Nebenbei: Das war der erste Eintrag nach GoogleSuche "Verdrosselungsfaktor"

Wenn Du konkretere Fragen stellst, kann man Dir ggf. auch konkreter antworten. Welche Informationen hast Du denn bereits?

VG

MFreiberger


----------



## fritz09 (31 März 2022)

Das Problem ist wir haben im Haus eine alte Kompensationsanlage und sollen jetzt prüfen ob eine 14% Verdrosselung eingehalten wird. Aber wie Prüfen wir das genau?


----------



## MFreiberger (31 März 2022)

Moin fritz09,

die Reihenresonazfrequenz berechnest Du mit folgender Formel:

fr = 1 / (2*PI()*Wurzel(L*c))

Wobei L Deine Induktivität und c die Kapazität der Kondensatoren ist.
Diese beiden Werte brauchst Du allerdings.

Und Prozent Verdrosselung:

x% = (fnetz / 100) * fr

VG

MFreiberger


----------



## fritz09 (31 März 2022)

Moin,
die Kondensatordaten habe ich aber leider fehlt mir die Induktivität. Dies ist aber auch ein fester Wert oder? 
Kannst du mir vllt. einen Tipp geben, wo ich diesen finde?

Gruß
fritz09


----------



## DeltaMikeAir (31 März 2022)

fritz09 schrieb:


> Moin,
> die Kondensatordaten habe ich aber leider fehlt mir die Induktivität. Dies ist aber auch ein fester Wert oder?
> Kannst du mir vllt. einen Tipp geben, wo ich diesen finde?
> 
> ...


In den technischen Unterlagen deiner Kompensationsanlage, z.B.


----------



## winnman (31 März 2022)

Oder ev. mal nach Hersteller, Type, . . . im Netz suchen oder auch mal fragen, ev. hat ja wer Unterlagen zu dem Gerät.

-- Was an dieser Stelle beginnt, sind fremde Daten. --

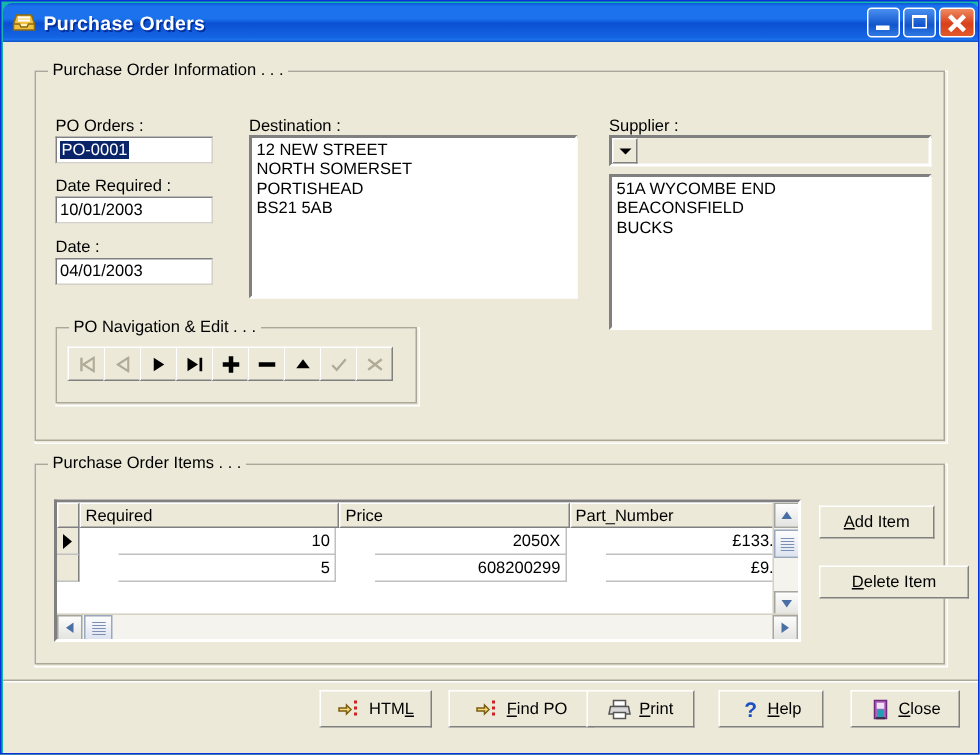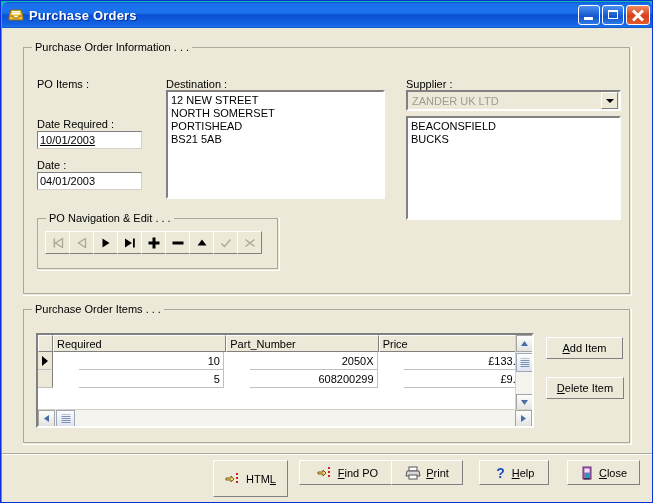"PO Items :" div.lbl { text: Items -> Orders }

Eigentlich sollte das aber auch am Typenschild angegeben sein.


----------



## Hesse (31 März 2022)

oder mit entsprechendem Messgerät messen .


----------



## fritz09 (4 April 2022)

Was sagt bzw. gibt die Verdrosselung der Angabe eig. genau an?


----------



## winnman (4 April 2022)

Das Verhältnis der Kapazität der Kondensatoren zur Induktivität der Drossel (und das noch Frequwenzabhängig.).

Es geht darum die gewollten Oberwellen für die Tonfrequenzferneteuerung der Netzversorger nicht durch die Kondensatoren abzublocken.

Die Drossel liegen in Serie zu den Kondensatoren, dadurch bilden sich Schwingkreise aus.

Die Induktivitäten drosseln auch die höherfrequenten Anteile auf den Kondensatoren, das kann zu längerer Lebensdauer derselben führen.

Allerdings werden dadurch (die Drosseln) auch ungewünschte Oberwellen nicht (oder nur geringfügiger) aus dem Netz gehohlt.


----------